I had narrow feet as a kid. They're still a bit on the narrow side. I, to the best of my recollection, believe that I was given regular width shoes growing up, which either jangled around on my feet a bit, or I wore thicker socks. I tie my laces pretty tight, and I think this might be a side-effect compensation for what I used to do to combat all that extra width.
All that is mainly to point out that a narrow foot can get into a normal width shoe, where a wide one cannot. Not that it will be ideal or even comfortable, but it can be done if the situation demands it.

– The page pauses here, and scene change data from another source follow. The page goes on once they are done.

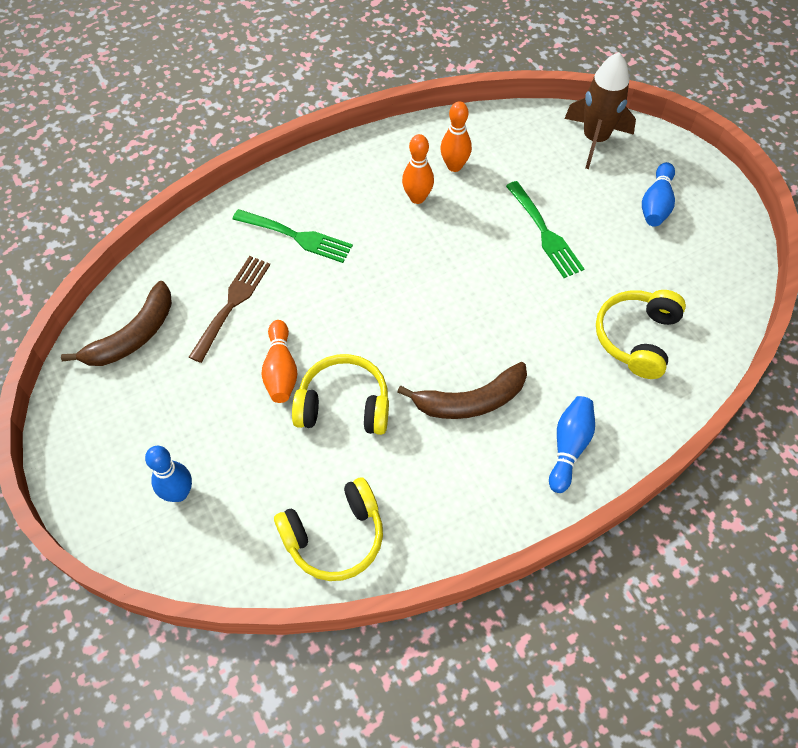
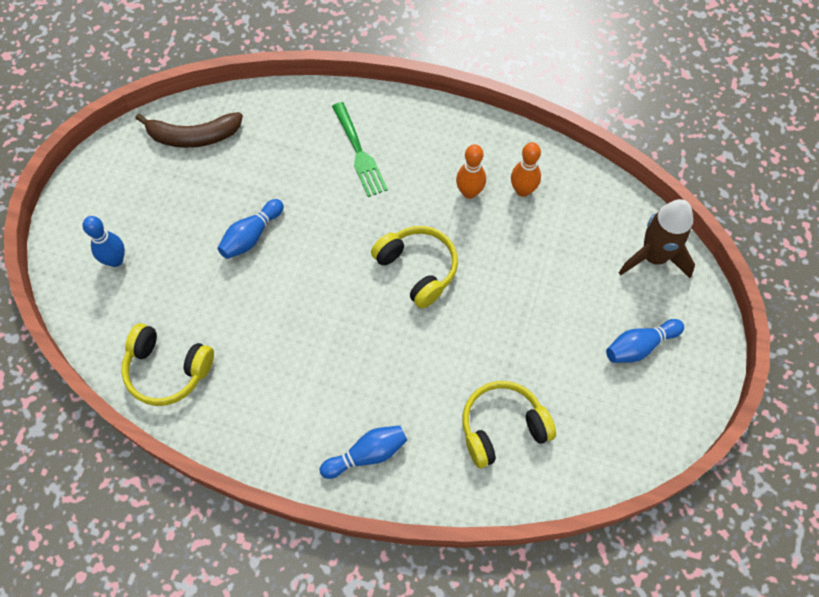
camera: 45 degrees right, 5 degrees up
(232, 304) = (270, 165): brown fork -> none
(281, 370) = (251, 236): orange bowling pin -> blue bowling pin
(344, 405) = (262, 293): yellow headphones -> yellow headphones (417, 269)
(471, 401) = (341, 364): brown banana -> none
(545, 233) = (529, 295): green fork -> none

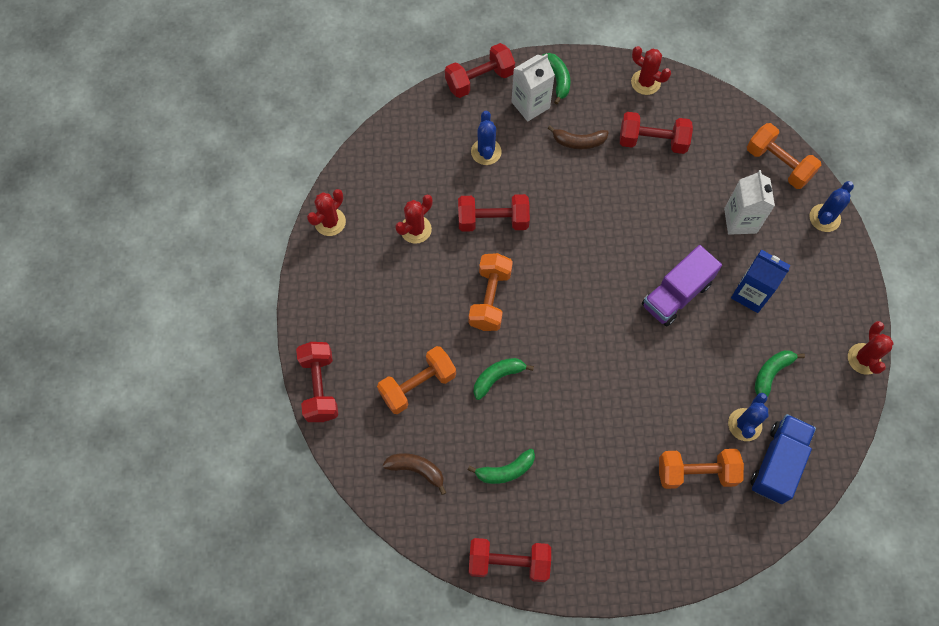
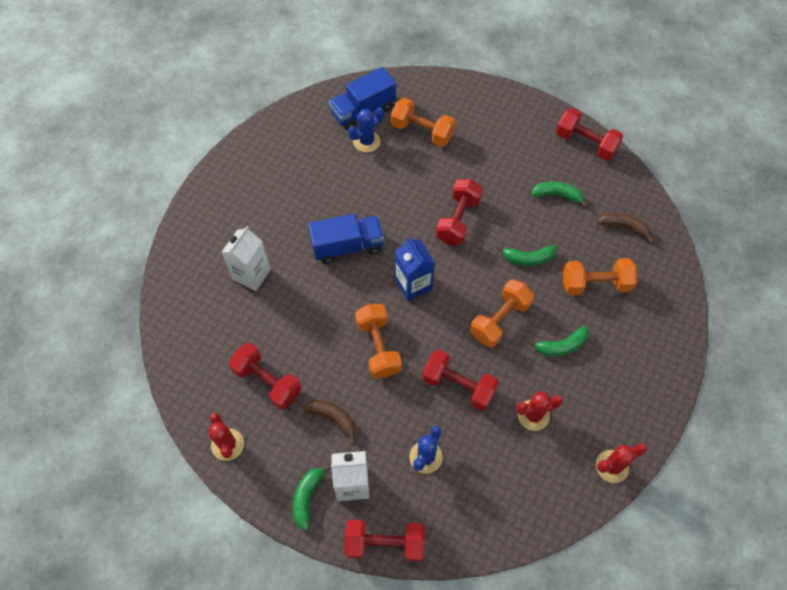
camera: 150 degrees left, 5 degrees down
(319, 387) = (678, 322): red dumbbell -> red dumbbell (458, 220)
(417, 469) = (624, 227): brown banana -> brown banana turned 150 degrees clockwise
(676, 294) = (347, 246): purple truck -> blue truck
(750, 294) = (291, 218): blue carton -> blue carton (413, 284)
(771, 373) = (321, 161): green banana -> green banana (561, 346)
(778, 164) = (180, 302): orange dumbbell -> orange dumbbell (378, 347)
(824, 218) = (185, 241): blue cactus -> none
(863, 359) = (250, 138): red cactus -> none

That is not to say that it isn't a travesty that there aren't sufficient choices open to all portions of the foot width spectrum. And as far as the glasses go, that's utterly ridiculous as well.
Our culture has built itself on not just catering to the majority, but pretending that any minority grouping of it simply doesn't exist because they find it inconvenient. Maybe making a smaller number of narrow or wide shoes is bad for the bottom line, but for heaven's sake, spread the costs out over your product line or charge a small, reasonable premium on the items that are used by fewer people. But for crying in the sink, offer the choices if you consider yourself a real supplier to the marketplace.
We've fixated on streamlining and glossing over details so much to MAXIMIZE MAXIMIZE MAXIMIZE that real, actual needs of human beings are being blown off and swept under the carpet. That's not the world we should be making. Inclusion at every step, on every level. All this ridiculous pretending that only the largest group matters is what's wrong with more than just shoe manufacturing.
I found this page while searching for a place to buy wide width shoes. I'm a pretty small female (5'3", 118 lb). Yet my feet are super wide. They're not just wide around the toe area, they're wide all the way back to the ankle. I still haven't found a single pair of pumps wide enough for my feet. Even the wide width ones don't work because they're wide enough at the toe but not wide enough halfway down the foot.
I have no idea why I have them, but I've had them all my life. When I was a baby going for my first pediatrician appointment, the doctor noticed my feet right away and laughed at how wide they were. My mom said that she had such a hard time finding shoes wide enough for me, so she ended up buying shoes way too big length-wise but okay width-wise. Then she'd put lambswool (the stuff ballet dancers use to pad their shoes) until the shoe was tighter.
Hate to break it to you, but finding shoes is probably going to be a problem for your child her whole life!